◆ Working data:
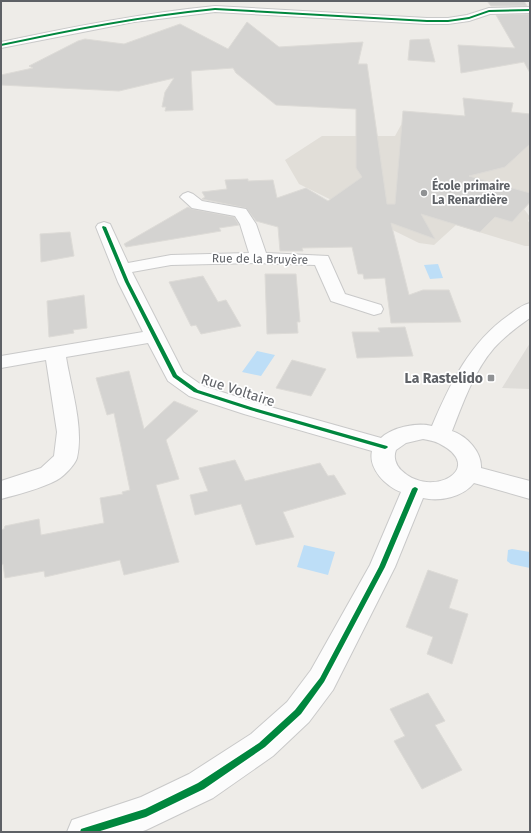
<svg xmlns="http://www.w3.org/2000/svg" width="531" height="833" font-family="'Fira Sans',sans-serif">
<rect width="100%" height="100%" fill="#eeece8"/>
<path fill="#dfddd9" d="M 530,343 L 530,389 L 502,388 Z"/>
<path fill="#e1ded8" d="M 401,125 L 530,136 L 530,203 L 524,209 L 530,217 L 528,221 L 530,223 L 530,246 L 525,246 L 456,225 L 434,245 L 419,243 L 299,184 L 285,160 L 322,136 L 395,136 Z"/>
<path fill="#bddef7" d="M 438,264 L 443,278 L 430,279 L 424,265 Z
M 257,351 L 275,355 L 261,376 L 242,372 Z
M 304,545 L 335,552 L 328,575 L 297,567 Z
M 512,549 L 530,552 L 530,568 L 511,564 L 507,561 L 508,550 Z"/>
<path fill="#d4d3d1" stroke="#dddbd7" d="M 487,1 L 524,1 L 527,6 L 491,6 Z
M 530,14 L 530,73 L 524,62 L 461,73 L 458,45 L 515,48 L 496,15 Z
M 247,22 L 279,47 L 363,42 L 358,64 L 367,64 L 387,204 L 395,204 L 403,111 L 465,116 L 463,98 L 513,103 L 511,112 L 530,114 L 530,144 L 505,167 L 469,176 L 530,193 L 530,202 L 512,222 L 495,217 L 480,232 L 421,214 L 435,239 L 391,223 L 409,295 L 423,290 L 449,290 L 461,322 L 391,323 L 385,278 L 364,279 L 363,274 L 358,274 L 352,247 L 302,248 L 303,251 L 280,251 L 278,227 L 256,221 L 246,208 L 202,199 L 205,197 L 202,192 L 227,189 L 225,180 L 248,179 L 248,181 L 273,180 L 277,198 L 306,188 L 328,201 L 362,177 L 356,168 L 356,109 L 276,105 L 236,73 L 233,68 L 191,71 L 193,110 L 165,111 L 166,107 L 162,107 L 165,92 L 174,78 L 119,91 L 1,85 L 1,75 L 33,68 L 29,66 L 78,41 L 85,39 L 124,44 L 180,24 L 228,49 Z
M 429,39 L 435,62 L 408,60 L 410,40 Z
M 188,207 L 192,209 L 234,217 L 239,225 L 219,228 L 221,231 L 126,247 L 124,244 Z
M 70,232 L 74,256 L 41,262 L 40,234 Z
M 265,274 L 296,274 L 300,322 L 297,322 L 298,333 L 267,334 Z
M 203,276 L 218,302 L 226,300 L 241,326 L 201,334 L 196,325 L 191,326 L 169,282 Z
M 84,295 L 87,328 L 73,330 L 74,333 L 49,337 L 47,301 Z
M 405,327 L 413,356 L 357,358 L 352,332 L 380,332 L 378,328 Z
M 292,360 L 326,369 L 311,396 L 276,388 Z
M 129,371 L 144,429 L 174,401 L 198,411 L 166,440 L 179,479 L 156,485 L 179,562 L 124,575 L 120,560 L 45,577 L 44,571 L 5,578 L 3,564 L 1,565 L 1,530 L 4,529 L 5,526 L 39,519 L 41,535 L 104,523 L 100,498 L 123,494 L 122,492 L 130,490 L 114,413 L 107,415 L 96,378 Z
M 235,460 L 245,481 L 320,463 L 328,476 L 334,475 L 346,494 L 283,512 L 294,537 L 256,545 L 241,504 L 195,515 L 190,495 L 208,491 L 199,468 Z
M 428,570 L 458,580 L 449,608 L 468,614 L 452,664 L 427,654 L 433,637 L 406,627 Z
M 428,693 L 445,721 L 435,725 L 462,770 L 422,789 L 394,741 L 405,736 L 390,709 Z"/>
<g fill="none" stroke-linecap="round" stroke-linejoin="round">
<defs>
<path id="minor" d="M 215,6 L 427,18 L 448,18 L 467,15 L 489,8 L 530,7 L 530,13 L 490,14 L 469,21 L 448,24 L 427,24 L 215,12 L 134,22 L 1,48 L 1,42 C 72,27 143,13 215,6 Z
M 188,192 L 193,194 L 202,201 L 246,209 L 256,224 L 266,253 L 328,256 L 345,294 L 381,305 L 383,309 L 381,313 L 374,315 L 331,301 L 315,265 L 257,263 L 171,265 L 132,272 L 183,372 L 203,386 L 260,404 L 381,438 C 392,427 417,422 432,426 C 450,384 470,342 509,315 C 516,310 522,305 530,303 L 530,318 C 517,327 505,336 494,348 C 474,371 463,403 452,431 C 467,436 482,452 481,468 L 530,481 L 530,499 L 474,483 C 463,497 440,502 423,498 L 395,567 L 333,690 L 309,722 L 273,756 L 213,798 L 146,830 L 140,832 L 67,832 L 72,820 L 141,797 L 189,774 L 251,734 L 287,702 L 311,670 L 370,565 L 401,492 C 386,486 368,469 372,451 L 244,414 L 189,396 L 168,381 L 148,343 L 66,357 C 71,388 84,427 77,458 C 75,465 63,477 57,480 C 40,489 19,494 1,499 L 1,481 L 41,468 L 54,456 L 57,432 L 46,360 L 1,368 L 1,356 L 143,332 L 118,282 L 96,227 L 98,224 L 104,222 L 110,224 L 128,263 L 171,255 L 249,253 L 240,224 L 235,216 L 192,208 L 180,197 L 183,194 ZM 423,439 C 428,440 435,441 440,444 C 487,468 431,500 401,470 C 396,465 393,457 396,450 L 406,443 Z"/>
</defs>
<use href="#minor" stroke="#c9c9c9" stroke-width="2"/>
<use href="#minor" fill="#fcfcfc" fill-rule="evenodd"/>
<defs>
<path id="cycleway" d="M 215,8 L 427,20 L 448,20 L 469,17 L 489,10 L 530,9 L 530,11 L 489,12 L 469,19 L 448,22 L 427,22 L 215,10 C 143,17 72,31 1,46 L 1,44 C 72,29 143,15 215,8 Z
M 103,226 L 106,227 L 129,282 L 177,375 L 198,390 L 254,408 L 387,446 L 388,447 L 387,448 L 385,449 L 250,410 L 194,392 L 173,377 L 125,282 L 102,227 Z
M 415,487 L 417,488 L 418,489 L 385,567 L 324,682 L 301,714 L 265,747 L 204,789 L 146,817 L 97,832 L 80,832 L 81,829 L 84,828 L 145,809 L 198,783 L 259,743 L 295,710 L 320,678 L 379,567 L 412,489 L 413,488 Z"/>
</defs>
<use href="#cycleway" stroke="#fff" stroke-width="3"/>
<use href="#cycleway" fill="#00873e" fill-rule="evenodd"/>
</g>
<g fill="#909294" stroke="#fff" stroke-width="1.5">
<circle cx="424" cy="193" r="4"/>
<rect x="487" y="374" width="8" height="8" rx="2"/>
</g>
<g text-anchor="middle" stroke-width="3.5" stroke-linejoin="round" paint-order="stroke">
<g font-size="12" font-weight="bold" fill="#5e6166" stroke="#fff" text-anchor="start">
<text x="432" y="190">École primaire<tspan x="432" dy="14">La Renardière</tspan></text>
</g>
<g font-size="12" fill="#5e6166" stroke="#fff">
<text transform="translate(260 259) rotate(1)" y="4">Rue de la Bruyère</text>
</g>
<g font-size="14" font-weight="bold" fill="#5e6166" stroke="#fff" text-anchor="end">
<text x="483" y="383">La Rastelido</text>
</g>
<g font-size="14" fill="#5e6166" stroke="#fff">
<text transform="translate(238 390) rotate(18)" y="5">Rue Voltaire</text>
</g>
</g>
<rect width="531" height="833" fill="none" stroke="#5e6166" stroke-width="4"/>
</svg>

◆ What the task asks: A verbatim copy of the data, pictures removed, is the expected result.

◆ Your response:
<svg xmlns="http://www.w3.org/2000/svg" width="531" height="833" font-family="'Fira Sans',sans-serif">
<rect width="100%" height="100%" fill="#eeece8"/>
<path fill="#dfddd9" d="M 530,343 L 530,389 L 502,388 Z"/>
<path fill="#e1ded8" d="M 401,125 L 530,136 L 530,203 L 524,209 L 530,217 L 528,221 L 530,223 L 530,246 L 525,246 L 456,225 L 434,245 L 419,243 L 299,184 L 285,160 L 322,136 L 395,136 Z"/>
<path fill="#bddef7" d="M 438,264 L 443,278 L 430,279 L 424,265 Z
M 257,351 L 275,355 L 261,376 L 242,372 Z
M 304,545 L 335,552 L 328,575 L 297,567 Z
M 512,549 L 530,552 L 530,568 L 511,564 L 507,561 L 508,550 Z"/>
<path fill="#d4d3d1" stroke="#dddbd7" d="M 487,1 L 524,1 L 527,6 L 491,6 Z
M 530,14 L 530,73 L 524,62 L 461,73 L 458,45 L 515,48 L 496,15 Z
M 247,22 L 279,47 L 363,42 L 358,64 L 367,64 L 387,204 L 395,204 L 403,111 L 465,116 L 463,98 L 513,103 L 511,112 L 530,114 L 530,144 L 505,167 L 469,176 L 530,193 L 530,202 L 512,222 L 495,217 L 480,232 L 421,214 L 435,239 L 391,223 L 409,295 L 423,290 L 449,290 L 461,322 L 391,323 L 385,278 L 364,279 L 363,274 L 358,274 L 352,247 L 302,248 L 303,251 L 280,251 L 278,227 L 256,221 L 246,208 L 202,199 L 205,197 L 202,192 L 227,189 L 225,180 L 248,179 L 248,181 L 273,180 L 277,198 L 306,188 L 328,201 L 362,177 L 356,168 L 356,109 L 276,105 L 236,73 L 233,68 L 191,71 L 193,110 L 165,111 L 166,107 L 162,107 L 165,92 L 174,78 L 119,91 L 1,85 L 1,75 L 33,68 L 29,66 L 78,41 L 85,39 L 124,44 L 180,24 L 228,49 Z
M 429,39 L 435,62 L 408,60 L 410,40 Z
M 188,207 L 192,209 L 234,217 L 239,225 L 219,228 L 221,231 L 126,247 L 124,244 Z
M 70,232 L 74,256 L 41,262 L 40,234 Z
M 265,274 L 296,274 L 300,322 L 297,322 L 298,333 L 267,334 Z
M 203,276 L 218,302 L 226,300 L 241,326 L 201,334 L 196,325 L 191,326 L 169,282 Z
M 84,295 L 87,328 L 73,330 L 74,333 L 49,337 L 47,301 Z
M 405,327 L 413,356 L 357,358 L 352,332 L 380,332 L 378,328 Z
M 292,360 L 326,369 L 311,396 L 276,388 Z
M 129,371 L 144,429 L 174,401 L 198,411 L 166,440 L 179,479 L 156,485 L 179,562 L 124,575 L 120,560 L 45,577 L 44,571 L 5,578 L 3,564 L 1,565 L 1,530 L 4,529 L 5,526 L 39,519 L 41,535 L 104,523 L 100,498 L 123,494 L 122,492 L 130,490 L 114,413 L 107,415 L 96,378 Z
M 235,460 L 245,481 L 320,463 L 328,476 L 334,475 L 346,494 L 283,512 L 294,537 L 256,545 L 241,504 L 195,515 L 190,495 L 208,491 L 199,468 Z
M 428,570 L 458,580 L 449,608 L 468,614 L 452,664 L 427,654 L 433,637 L 406,627 Z
M 428,693 L 445,721 L 435,725 L 462,770 L 422,789 L 394,741 L 405,736 L 390,709 Z"/>
<g fill="none" stroke-linecap="round" stroke-linejoin="round">
<defs>
<path id="minor" d="M 215,6 L 427,18 L 448,18 L 467,15 L 489,8 L 530,7 L 530,13 L 490,14 L 469,21 L 448,24 L 427,24 L 215,12 L 134,22 L 1,48 L 1,42 C 72,27 143,13 215,6 Z
M 188,192 L 193,194 L 202,201 L 246,209 L 256,224 L 266,253 L 328,256 L 345,294 L 381,305 L 383,309 L 381,313 L 374,315 L 331,301 L 315,265 L 257,263 L 171,265 L 132,272 L 183,372 L 203,386 L 260,404 L 381,438 C 392,427 417,422 432,426 C 450,384 470,342 509,315 C 516,310 522,305 530,303 L 530,318 C 517,327 505,336 494,348 C 474,371 463,403 452,431 C 467,436 482,452 481,468 L 530,481 L 530,499 L 474,483 C 463,497 440,502 423,498 L 395,567 L 333,690 L 309,722 L 273,756 L 213,798 L 146,830 L 140,832 L 67,832 L 72,820 L 141,797 L 189,774 L 251,734 L 287,702 L 311,670 L 370,565 L 401,492 C 386,486 368,469 372,451 L 244,414 L 189,396 L 168,381 L 148,343 L 66,357 C 71,388 84,427 77,458 C 75,465 63,477 57,480 C 40,489 19,494 1,499 L 1,481 L 41,468 L 54,456 L 57,432 L 46,360 L 1,368 L 1,356 L 143,332 L 118,282 L 96,227 L 98,224 L 104,222 L 110,224 L 128,263 L 171,255 L 249,253 L 240,224 L 235,216 L 192,208 L 180,197 L 183,194 ZM 423,439 C 428,440 435,441 440,444 C 487,468 431,500 401,470 C 396,465 393,457 396,450 L 406,443 Z"/>
</defs>
<use href="#minor" stroke="#c9c9c9" stroke-width="2"/>
<use href="#minor" fill="#fcfcfc" fill-rule="evenodd"/>
<defs>
<path id="cycleway" d="M 215,8 L 427,20 L 448,20 L 469,17 L 489,10 L 530,9 L 530,11 L 489,12 L 469,19 L 448,22 L 427,22 L 215,10 C 143,17 72,31 1,46 L 1,44 C 72,29 143,15 215,8 Z
M 103,226 L 106,227 L 129,282 L 177,375 L 198,390 L 254,408 L 387,446 L 388,447 L 387,448 L 385,449 L 250,410 L 194,392 L 173,377 L 125,282 L 102,227 Z
M 415,487 L 417,488 L 418,489 L 385,567 L 324,682 L 301,714 L 265,747 L 204,789 L 146,817 L 97,832 L 80,832 L 81,829 L 84,828 L 145,809 L 198,783 L 259,743 L 295,710 L 320,678 L 379,567 L 412,489 L 413,488 Z"/>
</defs>
<use href="#cycleway" stroke="#fff" stroke-width="3"/>
<use href="#cycleway" fill="#00873e" fill-rule="evenodd"/>
</g>
<g fill="#909294" stroke="#fff" stroke-width="1.5">
<circle cx="424" cy="193" r="4"/>
<rect x="487" y="374" width="8" height="8" rx="2"/>
</g>
<g text-anchor="middle" stroke-width="3.5" stroke-linejoin="round" paint-order="stroke">
<g font-size="12" font-weight="bold" fill="#5e6166" stroke="#fff" text-anchor="start">
<text x="432" y="190">École primaire<tspan x="432" dy="14">La Renardière</tspan></text>
</g>
<g font-size="12" fill="#5e6166" stroke="#fff">
<text transform="translate(260 259) rotate(1)" y="4">Rue de la Bruyère</text>
</g>
<g font-size="14" font-weight="bold" fill="#5e6166" stroke="#fff" text-anchor="end">
<text x="483" y="383">La Rastelido</text>
</g>
<g font-size="14" fill="#5e6166" stroke="#fff">
<text transform="translate(238 390) rotate(18)" y="5">Rue Voltaire</text>
</g>
</g>
<rect width="531" height="833" fill="none" stroke="#5e6166" stroke-width="4"/>
</svg>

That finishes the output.